Condensato di motivi luziani, quest'altro quadro autunnale in un borgo toscano di montagna, dove il vento sferza le pietre, quasi limandole ("affila" v. 1), e diffonde intorno odore di fumo e di legna. Il borgo è un borgo dimesso, fatto di "case" e "topaie" (v. 4), nella cui osteria si trova il poeta, solo, come uno spettatore che guarda (v. 7) il tempo e la vita scorrergli intorno, sospeso in una sorta di vigile indolenza: la scena si anima di presenze umili e quasi insignificanti, umane e non - l'oste, sua moglie, il bracconiere, il venditore ambulante, la lepre, la pecora -, che compiono ciascuno la fatica del vivere attraverso gesti quotidiani ripetitivi e sempre uguali a se stessi - scrivere il giorno sul marmo, armeggiare intorno al fuoco, aggirarsi per la caccia, recarsi a fiere e mercati, balenare alla vista in mezzo ad un campo, fare ombra.

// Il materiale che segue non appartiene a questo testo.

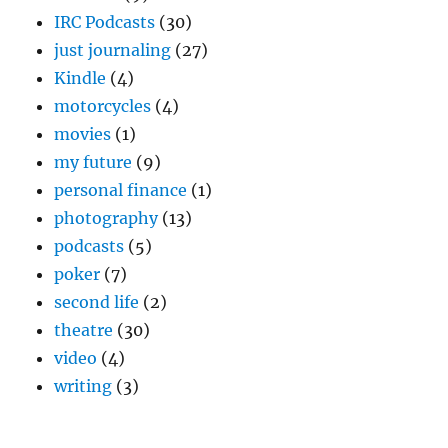
IRC Podcasts
(30)
just journaling
(27)
Kindle
(4)
motorcycles
(4)
movies
(1)
my future
(9)
personal finance
(1)
photography
(13)
podcasts
(5)
poker
(7)
second life
(2)
theatre
(30)
video
(4)
writing
(3)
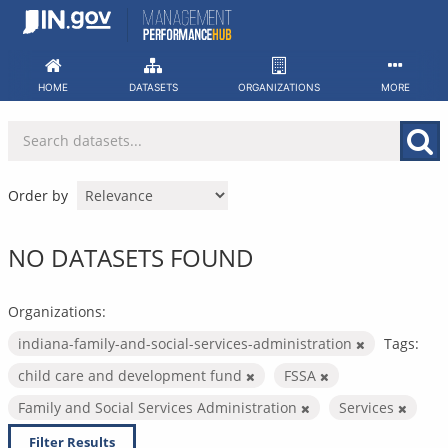
Skip
to
content
HOME
DATASETS
ORGANIZATIONS
MORE
Order by
NO DATASETS FOUND
Organizations:
indiana-family-and-social-services-administration
Tags:
child care and development fund
FSSA
Family and Social Services Administration
Services
Filter Results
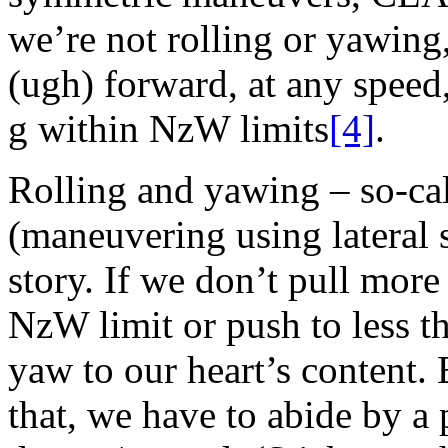
we’re not rolling or yawing,
(ugh) forward, at any spee
g within NzW limits
[4]
.
Rolling and yawing – so-c
(maneuvering using lateral s
story. If we don’t pull more
NzW limit or push to less t
yaw to our heart’s content.
that, we have to abide by a 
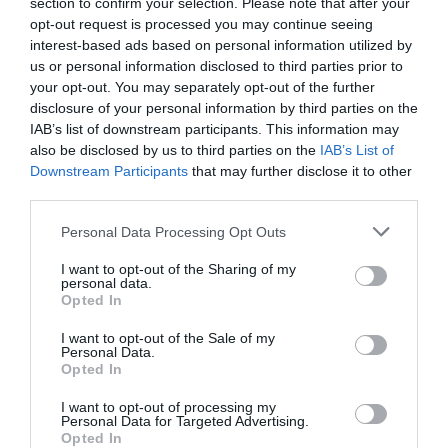
section to confirm your selection. Please note that after your
opt-out request is processed you may continue seeing
interest-based ads based on personal information utilized by
us or personal information disclosed to third parties prior to
Patricia López
your opt-out. You may separately opt-out of the further
Distrito Estudio roza los diez centros en España
disclosure of your personal information by third parties on the
con su segunda apertura en Madrid
IAB’s list of downstream participants. This information may
also be disclosed by us to third parties on the
IAB’s List of
Downstream Participants
that may further disclose it to other
third parties.
Personal Data Processing Opt Outs
I want to opt-out of the Sharing of my
personal data.
Opted In
I want to opt-out of the Sale of my
Personal Data.
Opted In
I want to opt-out of processing my
Personal Data for Targeted Advertising.
Opted In
Patricia López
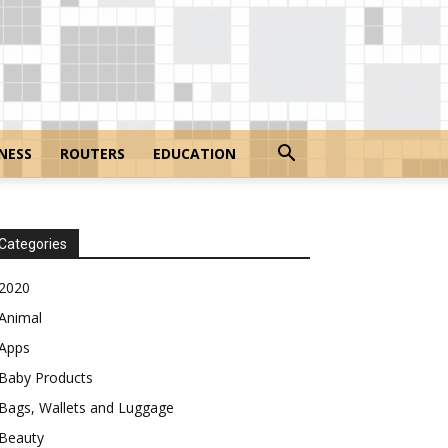
NESS
ROUTERS
EDUCATION
Categories
2020
Animal
Apps
Baby Products
Bags, Wallets and Luggage
Beauty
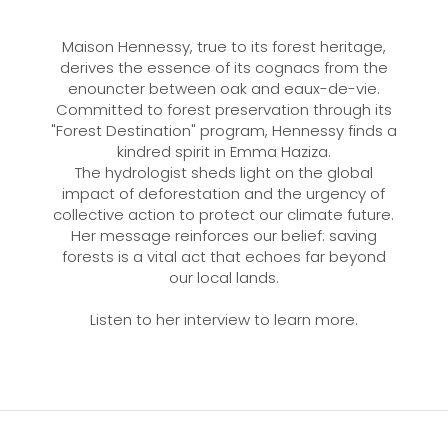
Maison Hennessy, true to its forest heritage,
derives the essence of its cognacs from the
enouncter between oak and eaux-de-vie.
Committed to forest preservation through its
"Forest Destination" program, Hennessy finds a
kindred spirit in Emma Haziza.
The hydrologist sheds light on the global
impact of deforestation and the urgency of
collective action to protect our climate future.
Her message reinforces our belief: saving
forests is a vital act that echoes far beyond
our local lands.
Listen to her interview to learn more.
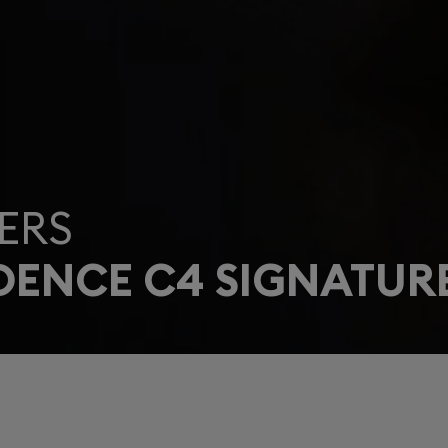
ERS
DENCE C4 SIGNATUR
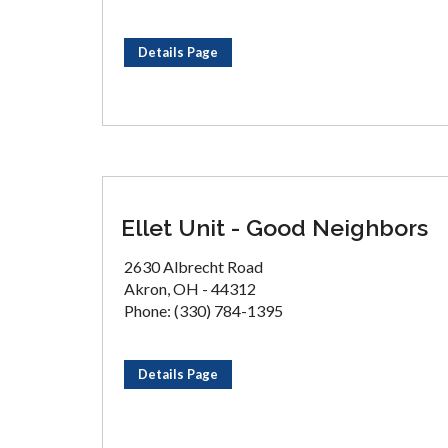
Details Page
Ellet Unit - Good Neighbors
2630 Albrecht Road
Akron, OH - 44312
Phone: (330) 784-1395
Details Page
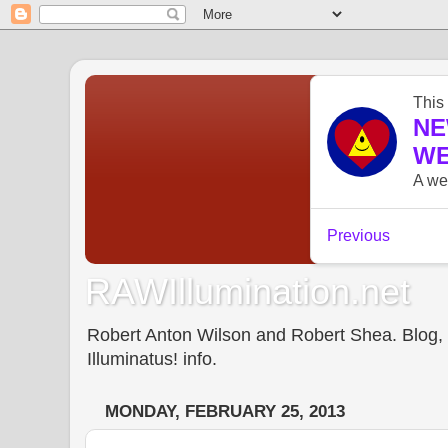
RAWIllumination.net
Robert Anton Wilson and Robert Shea. Blog, In
Illuminatus! info.
MONDAY, FEBRUARY 25, 2013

Il poeta tutto osserva, e attende "chiunque verrà qui" (v. 13), di passaggio o per sostare: una presenza che, sebbene illusorio sperare salvifica ("Altri non è da attendere" v. 21), e se pure destinata soltanto ad un fugace passaggio e scambio di parole (vv. 21-23), valga almeno a spezzare l'inerzia e la solitudine di quelle "terre avare" (v. 16). Inghiottiti di nuovo gli avventori dalla bufera che imperversa fuori, resta l'infinita, vacua monotonia della vita sempre uguale, che si materializza nel suono prolungato "di stoviglie smosse" (v. 24). E il poeta non può altro che continuare a guardar fuori e attendere, reggendosi saldo al proprio presente ("tra passato ed avvenire" v. 27), come è giusto o - precisa con una punta di realistica e dolente disillusione - come il cuore è in grado di sopportare.